Thursday, May 27, 2004

Five more days

I'm starting my work day with an entry instead of waiting until I have something to say, so just be warned.

As I was writing yet another message to the EIC of Rose & Thorn (one of the last few I shall ever have to write) that I stop when I'm about to say something iffy. I've noticed it before, but today it dawned on me that I have to do that less and less these days.

While editing some time ago I was correcting yet another author's constant use of passive voice and writing another note to the effect that passive voice slows the pace and makes ponderous what should clip along like a high speed monorail. I thought, that's what I should do with my own writing, not the fiction, but in communication with people. Too often, especially in the current all pervasive atmosphere of politically correct and viscerally absent language, we couch our phrases in terms of I think or maybe when we know exactly what we want to say but we are so fearful of stepping on someone's toes. Being blunt and honest and straight to the point has become something to fear instead of a virtue. At that moment I realized I was tired of being careful and just wanted to say what I thought, the things and feelings I hid deep inside like some fugitive from Nazi Germany.

In effect, by kowtowing to PC language we have given up the right to be forthright and honest and to let people know what we really think and feel. No wonder our world is in such a mess with everyone tiptoeing around everyone else afraid to give offense and no one really saying anything.

So I decided not to use wimpy words to soften the blow of what I have to say about anything. That doesn't mean I don't employ a little tact. What it does mean is that I say what I think even if you're not going to like it. I'm not abusive or rude, just definite and clear. I still keep some things to myself, but not because I'm afraid to say them. I just prefer to take the time to figure out the right time. In other words, I don't burn a bridge until after I cross it.

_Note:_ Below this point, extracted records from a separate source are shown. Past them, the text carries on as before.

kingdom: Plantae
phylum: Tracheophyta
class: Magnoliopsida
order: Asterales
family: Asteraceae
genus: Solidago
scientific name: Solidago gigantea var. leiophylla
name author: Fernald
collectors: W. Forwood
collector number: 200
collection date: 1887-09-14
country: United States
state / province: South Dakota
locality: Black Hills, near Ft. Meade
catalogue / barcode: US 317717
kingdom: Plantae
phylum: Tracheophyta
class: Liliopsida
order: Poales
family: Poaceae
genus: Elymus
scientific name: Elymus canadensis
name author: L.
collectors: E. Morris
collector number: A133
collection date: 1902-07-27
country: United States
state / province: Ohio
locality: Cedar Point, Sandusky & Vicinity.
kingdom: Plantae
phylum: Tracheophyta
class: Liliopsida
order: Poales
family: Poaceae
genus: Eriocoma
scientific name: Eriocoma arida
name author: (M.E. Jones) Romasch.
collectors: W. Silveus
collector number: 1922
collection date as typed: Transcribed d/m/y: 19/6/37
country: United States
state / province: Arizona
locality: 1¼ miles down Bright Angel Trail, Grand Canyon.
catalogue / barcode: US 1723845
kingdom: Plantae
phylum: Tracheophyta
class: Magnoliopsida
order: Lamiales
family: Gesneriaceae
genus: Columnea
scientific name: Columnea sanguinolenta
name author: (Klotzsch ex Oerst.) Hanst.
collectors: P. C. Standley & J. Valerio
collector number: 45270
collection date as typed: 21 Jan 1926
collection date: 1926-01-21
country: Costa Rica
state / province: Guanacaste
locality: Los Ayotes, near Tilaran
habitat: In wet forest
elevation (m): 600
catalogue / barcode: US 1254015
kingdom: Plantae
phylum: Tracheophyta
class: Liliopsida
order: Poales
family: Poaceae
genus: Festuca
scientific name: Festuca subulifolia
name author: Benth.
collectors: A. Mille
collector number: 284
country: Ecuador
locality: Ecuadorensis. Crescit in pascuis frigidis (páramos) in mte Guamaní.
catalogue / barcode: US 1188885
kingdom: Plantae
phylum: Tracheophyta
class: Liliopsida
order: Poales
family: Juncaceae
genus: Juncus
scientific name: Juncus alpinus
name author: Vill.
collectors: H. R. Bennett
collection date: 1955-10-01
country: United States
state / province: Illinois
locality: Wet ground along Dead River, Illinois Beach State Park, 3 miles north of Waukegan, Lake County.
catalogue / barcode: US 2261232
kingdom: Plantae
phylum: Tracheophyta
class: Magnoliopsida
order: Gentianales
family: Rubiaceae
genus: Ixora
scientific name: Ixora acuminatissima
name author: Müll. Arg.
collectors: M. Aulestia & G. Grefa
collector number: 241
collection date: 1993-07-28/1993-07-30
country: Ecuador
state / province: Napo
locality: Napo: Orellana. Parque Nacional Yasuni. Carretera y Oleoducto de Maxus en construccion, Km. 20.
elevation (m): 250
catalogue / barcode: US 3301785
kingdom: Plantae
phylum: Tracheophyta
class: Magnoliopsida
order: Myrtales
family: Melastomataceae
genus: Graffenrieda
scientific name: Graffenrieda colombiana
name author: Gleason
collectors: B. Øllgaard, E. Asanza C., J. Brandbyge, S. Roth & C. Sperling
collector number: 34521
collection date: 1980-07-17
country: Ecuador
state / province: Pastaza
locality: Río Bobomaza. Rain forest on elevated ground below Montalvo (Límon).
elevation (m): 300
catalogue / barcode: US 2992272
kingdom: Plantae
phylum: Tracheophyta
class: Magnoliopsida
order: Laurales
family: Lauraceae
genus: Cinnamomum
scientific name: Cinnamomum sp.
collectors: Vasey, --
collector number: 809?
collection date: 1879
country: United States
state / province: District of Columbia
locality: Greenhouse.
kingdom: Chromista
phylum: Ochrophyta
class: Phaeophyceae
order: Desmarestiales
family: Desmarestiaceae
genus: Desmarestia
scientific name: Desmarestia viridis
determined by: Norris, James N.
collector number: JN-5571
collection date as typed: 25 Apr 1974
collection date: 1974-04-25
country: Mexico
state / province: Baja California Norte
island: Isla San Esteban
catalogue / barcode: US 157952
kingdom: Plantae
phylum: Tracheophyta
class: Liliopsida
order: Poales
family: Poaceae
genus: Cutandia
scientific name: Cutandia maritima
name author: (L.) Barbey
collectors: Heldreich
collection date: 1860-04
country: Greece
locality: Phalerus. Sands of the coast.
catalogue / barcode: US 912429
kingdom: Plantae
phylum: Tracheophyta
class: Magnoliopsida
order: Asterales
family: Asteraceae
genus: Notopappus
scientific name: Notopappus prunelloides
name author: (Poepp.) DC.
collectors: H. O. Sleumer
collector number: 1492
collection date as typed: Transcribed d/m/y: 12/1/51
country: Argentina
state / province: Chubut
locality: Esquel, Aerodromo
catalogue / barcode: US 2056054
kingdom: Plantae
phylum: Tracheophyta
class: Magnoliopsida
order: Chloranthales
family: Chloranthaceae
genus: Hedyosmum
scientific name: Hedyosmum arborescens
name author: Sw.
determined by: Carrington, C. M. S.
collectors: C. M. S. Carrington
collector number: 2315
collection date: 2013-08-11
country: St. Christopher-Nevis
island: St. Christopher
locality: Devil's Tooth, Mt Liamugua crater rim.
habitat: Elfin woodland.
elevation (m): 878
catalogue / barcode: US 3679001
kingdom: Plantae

Stop and think how many times you write "maybe you should" or "I'm not quite sure, but..." in emails and letters and even when you speak to someone. Be bold. Take the world and your words by the horns and say what you really think and what you really mean. If everyone was truthful and didn't worry about spin or telling a jerk that he could win the Olympics with his vulgar mouth and crass attitude, I doubt we'd have as many problems as we do here and abroad. Granted, some people aren't going to like you for bucking the system, for using clear, concise and razor sharp words to say what you mean instead of the inflated, pompous, high sounding, but full of hot air and devoid of meaning words that pass for truth in politically correct circles, but you will have a clear conscience and everyone will know where you stand. Honesty isn't a license to be rude or hurtful. Honesty is a license to stand up and be counted.

Personally, I'd prefer bald to follicularly challenged if my hair were absent from the crown of my head and shones like a brand new billiard ball. I don't even mind being called fat. I am. But I am also voluptuous, sensuous, sensual, and, most important of all, unforgettable. So is the Venus de Milo and the Statue of Liberty. Get over it. Stop hiding behind empty words and say exactly what you mean. Don't let the politically correct faction take the beauty, strength, and power of simple, direct, honest words from you. If you do, you will end up with . . . an empty world full of prickly oversensitive people who are just looking for a chance to call you out, take you to court, or just cause trouble. If you're going to get slapped in the face at least be slapped for something you did say instead of something you almost, but not quite, really weren't sure you said.

So every time you start to write or say, or even think, possibly, maybe, might, could be or the like, stop, rewind or backspace, and say what you mean, what you're thinking. Take the IF out of your language. You either mean what you say or you don't. Life IS or it ISN'T; there is no in between.